[Saved entries]
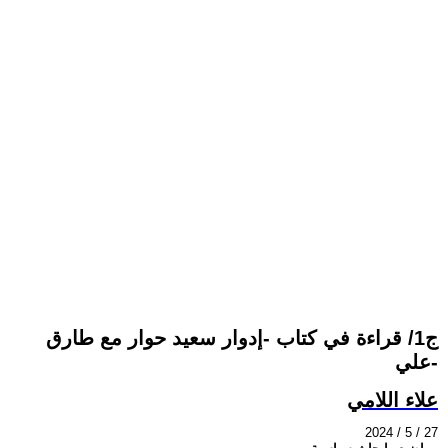
ج1/ قراءة في كتاب -إدوار سعيد حوار مع طارق
علي-
علاء اللامي
2024 / 5 / 27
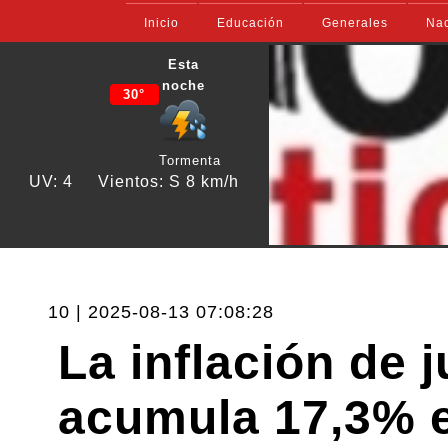
Inicio
Educación
Generales
Nac
Esta
noche
30°
Tormenta
UV: 4
Vientos: S 8 km/h
10 | 2025-08-13 07:08:28
La inflación de j
acumula 17,3% e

[WHAT TO PRODUCE] Transcribe the records above exactly, without images.

[TASK RESPONSE]
ج1/ قراءة في كتاب -إدوار سعيد حوار مع طارق
علي-
علاء اللامي
2024 / 5 / 27
Inicio
Educación
Generales
Nac
Esta
noche
30°
Tormenta
UV: 4
Vientos: S 8 km/h
10 | 2025-08-13 07:08:28
La inflación de j
acumula 17,3% e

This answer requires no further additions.